* _Input data_

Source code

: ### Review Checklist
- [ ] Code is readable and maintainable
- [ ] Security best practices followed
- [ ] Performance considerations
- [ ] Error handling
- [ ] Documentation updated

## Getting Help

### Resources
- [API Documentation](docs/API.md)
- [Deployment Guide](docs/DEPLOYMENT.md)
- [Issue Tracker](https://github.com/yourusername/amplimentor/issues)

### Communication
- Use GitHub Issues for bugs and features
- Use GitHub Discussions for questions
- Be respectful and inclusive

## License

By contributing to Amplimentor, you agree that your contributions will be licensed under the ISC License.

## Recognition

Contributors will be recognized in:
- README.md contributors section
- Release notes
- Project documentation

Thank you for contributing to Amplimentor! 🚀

* _Exercise description_
For this task, write out exactly the lines of the entries above, starting at the line with "## Getting Help" and ending at the line with "## Recognition", both included, and no others.

* _Written solution_
## Getting Help

### Resources
- [API Documentation](docs/API.md)
- [Deployment Guide](docs/DEPLOYMENT.md)
- [Issue Tracker](https://github.com/yourusername/amplimentor/issues)

### Communication
- Use GitHub Issues for bugs and features
- Use GitHub Discussions for questions
- Be respectful and inclusive

## License

By contributing to Amplimentor, you agree that your contributions will be licensed under the ISC License.

## Recognition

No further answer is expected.